Voice of America - October 18, 2009
Scott Stearns
Dakar
Senegal's main university hospital has established an organic garden to provide free, healthy meals for AIDS patients.
Dakar's National University Hospital is one of the country's busiest. The research and training facility treats thousands of patients a year while conducting tests on improving antiretroviral therapy for AIDS patients.
But away from the main road, back behind the infectious disease ward is a quieter spot where the lowest-tech method of improving health is organic gardening.
The small garden is bursting with produce in raised hydroponic beds, in old tires, and in rows of carefully planted crops sown in peanut shells and rice hulls to improve the sandy soil.
Bernard Marcel Diop is a professor in the university's Department of Infectious Disease. "The idea was to give a supplementary meal, rich with essential minerals and vitamins in the form of a soup that is distributed free of charge to reinforce patients' immune systems," he says.
In the hospital kitchen, women pound peppers from the garden. It is part of a stew that is served between lunch and dinner at a meal known in the Wolof language as Ndiagonal (n-joe-go-nahl)
Nearly all of the ingredients come from the hospital garden, to help supplement the diet of patients in the infectious disease ward, nearly two-thirds of whom have HIV/AIDS.
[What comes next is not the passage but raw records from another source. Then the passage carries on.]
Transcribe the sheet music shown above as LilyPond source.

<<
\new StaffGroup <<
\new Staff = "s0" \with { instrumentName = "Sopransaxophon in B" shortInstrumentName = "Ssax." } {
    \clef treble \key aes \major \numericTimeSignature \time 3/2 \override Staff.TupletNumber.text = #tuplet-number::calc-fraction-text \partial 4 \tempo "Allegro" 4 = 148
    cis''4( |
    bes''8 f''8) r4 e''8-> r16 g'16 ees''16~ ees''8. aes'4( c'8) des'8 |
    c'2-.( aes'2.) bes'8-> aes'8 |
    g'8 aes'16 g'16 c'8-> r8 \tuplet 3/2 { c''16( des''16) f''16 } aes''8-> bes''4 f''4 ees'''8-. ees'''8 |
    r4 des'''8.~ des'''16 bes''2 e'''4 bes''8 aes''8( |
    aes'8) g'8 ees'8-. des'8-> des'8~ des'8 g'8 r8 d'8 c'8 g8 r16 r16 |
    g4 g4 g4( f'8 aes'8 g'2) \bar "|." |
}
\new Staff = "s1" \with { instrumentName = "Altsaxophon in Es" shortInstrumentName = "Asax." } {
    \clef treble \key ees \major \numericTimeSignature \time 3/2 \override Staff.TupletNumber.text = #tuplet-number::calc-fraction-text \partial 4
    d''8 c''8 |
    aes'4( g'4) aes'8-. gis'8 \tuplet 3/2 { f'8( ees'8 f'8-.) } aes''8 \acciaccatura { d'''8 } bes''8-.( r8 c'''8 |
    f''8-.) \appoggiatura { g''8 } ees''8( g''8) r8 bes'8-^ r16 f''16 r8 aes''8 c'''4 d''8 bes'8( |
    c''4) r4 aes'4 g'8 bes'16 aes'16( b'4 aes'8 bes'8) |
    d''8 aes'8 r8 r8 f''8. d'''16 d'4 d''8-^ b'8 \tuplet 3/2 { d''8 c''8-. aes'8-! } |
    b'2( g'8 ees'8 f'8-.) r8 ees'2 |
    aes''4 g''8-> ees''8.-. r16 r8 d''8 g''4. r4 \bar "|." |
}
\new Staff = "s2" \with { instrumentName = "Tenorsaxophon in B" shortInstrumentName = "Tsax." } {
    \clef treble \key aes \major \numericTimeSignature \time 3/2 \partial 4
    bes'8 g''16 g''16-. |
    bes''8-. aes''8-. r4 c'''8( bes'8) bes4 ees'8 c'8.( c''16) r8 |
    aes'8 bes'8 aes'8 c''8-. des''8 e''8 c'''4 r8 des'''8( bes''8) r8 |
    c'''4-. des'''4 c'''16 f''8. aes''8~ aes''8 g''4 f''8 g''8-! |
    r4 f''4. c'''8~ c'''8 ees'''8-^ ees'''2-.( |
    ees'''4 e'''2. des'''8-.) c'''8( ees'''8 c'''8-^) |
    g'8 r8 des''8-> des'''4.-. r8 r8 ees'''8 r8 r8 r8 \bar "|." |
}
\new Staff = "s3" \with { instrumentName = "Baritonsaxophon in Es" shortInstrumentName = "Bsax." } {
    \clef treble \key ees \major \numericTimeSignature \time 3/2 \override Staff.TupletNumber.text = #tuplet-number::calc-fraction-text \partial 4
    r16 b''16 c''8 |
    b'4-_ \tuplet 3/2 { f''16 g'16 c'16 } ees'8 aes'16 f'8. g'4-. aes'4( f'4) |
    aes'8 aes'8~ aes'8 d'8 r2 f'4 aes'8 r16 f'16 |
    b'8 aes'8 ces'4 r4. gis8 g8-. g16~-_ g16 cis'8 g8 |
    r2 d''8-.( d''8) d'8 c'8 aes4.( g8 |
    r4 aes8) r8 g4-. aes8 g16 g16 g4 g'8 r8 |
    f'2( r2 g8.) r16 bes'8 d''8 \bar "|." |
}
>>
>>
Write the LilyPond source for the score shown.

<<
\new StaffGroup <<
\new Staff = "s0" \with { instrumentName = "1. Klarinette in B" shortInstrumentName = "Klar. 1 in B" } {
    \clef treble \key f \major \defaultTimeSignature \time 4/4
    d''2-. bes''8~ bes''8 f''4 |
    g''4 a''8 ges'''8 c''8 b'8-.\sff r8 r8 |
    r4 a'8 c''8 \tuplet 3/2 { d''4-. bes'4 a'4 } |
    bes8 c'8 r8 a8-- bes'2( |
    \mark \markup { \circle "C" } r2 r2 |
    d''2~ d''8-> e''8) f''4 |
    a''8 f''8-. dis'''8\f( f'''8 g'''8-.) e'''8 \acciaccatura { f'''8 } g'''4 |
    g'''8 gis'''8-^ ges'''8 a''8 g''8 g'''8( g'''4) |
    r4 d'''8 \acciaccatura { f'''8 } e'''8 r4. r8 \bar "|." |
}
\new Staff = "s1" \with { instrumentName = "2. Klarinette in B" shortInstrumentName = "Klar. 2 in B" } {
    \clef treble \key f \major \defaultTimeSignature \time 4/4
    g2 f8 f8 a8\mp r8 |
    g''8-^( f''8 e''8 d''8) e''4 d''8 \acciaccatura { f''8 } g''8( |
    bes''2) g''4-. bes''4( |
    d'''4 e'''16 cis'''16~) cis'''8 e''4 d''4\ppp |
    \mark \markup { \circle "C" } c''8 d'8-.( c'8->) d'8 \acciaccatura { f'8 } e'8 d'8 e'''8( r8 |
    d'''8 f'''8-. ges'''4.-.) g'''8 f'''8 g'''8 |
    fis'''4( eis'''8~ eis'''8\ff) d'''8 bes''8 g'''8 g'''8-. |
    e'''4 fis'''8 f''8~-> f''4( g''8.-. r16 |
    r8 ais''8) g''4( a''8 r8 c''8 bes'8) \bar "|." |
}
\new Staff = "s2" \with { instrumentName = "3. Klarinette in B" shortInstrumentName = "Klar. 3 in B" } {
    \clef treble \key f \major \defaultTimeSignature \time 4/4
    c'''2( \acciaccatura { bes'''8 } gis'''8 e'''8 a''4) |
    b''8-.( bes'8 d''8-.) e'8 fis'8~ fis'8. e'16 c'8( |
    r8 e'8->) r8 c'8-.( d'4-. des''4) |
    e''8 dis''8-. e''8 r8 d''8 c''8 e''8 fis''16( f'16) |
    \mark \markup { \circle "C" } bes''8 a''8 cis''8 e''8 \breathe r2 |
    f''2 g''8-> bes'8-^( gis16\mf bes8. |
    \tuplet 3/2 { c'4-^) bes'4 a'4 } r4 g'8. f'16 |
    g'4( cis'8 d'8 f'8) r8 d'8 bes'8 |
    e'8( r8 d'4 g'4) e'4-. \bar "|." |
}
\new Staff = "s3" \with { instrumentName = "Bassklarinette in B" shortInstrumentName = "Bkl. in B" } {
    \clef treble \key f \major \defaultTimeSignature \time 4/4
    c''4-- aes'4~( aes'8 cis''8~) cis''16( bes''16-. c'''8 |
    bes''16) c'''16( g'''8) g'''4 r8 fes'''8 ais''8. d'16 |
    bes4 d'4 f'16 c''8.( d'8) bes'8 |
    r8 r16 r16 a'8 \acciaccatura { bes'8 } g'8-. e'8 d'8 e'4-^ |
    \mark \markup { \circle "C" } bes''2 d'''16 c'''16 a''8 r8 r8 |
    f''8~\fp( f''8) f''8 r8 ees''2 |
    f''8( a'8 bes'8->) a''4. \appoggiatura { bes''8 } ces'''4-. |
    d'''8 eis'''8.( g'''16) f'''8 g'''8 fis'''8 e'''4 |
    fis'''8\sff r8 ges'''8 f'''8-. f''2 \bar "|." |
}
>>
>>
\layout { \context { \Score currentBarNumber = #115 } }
Even the garden's only pesticide is organic. It is based on the oil from the Neem tree.
Professor Diop says the organic diet is far healthier than the standard rice and meat. "All the organic vegetables are better for patients' health because they are not full of pesticides or heavy metals that disturb digestion," he says.
Crops in the 1,200-square-meter garden are rotated every planting season to keep the soil fresh.
In its first year, the garden produced vegetables worth more than twice the $4,000 start-up grant from the U.S. Agency for International Development. It now produces between 200 and 400 kilograms of produce a month. Some of those vegetables are sold to hospital staff and local stands to pay the gardener's salary and buy organic seeds.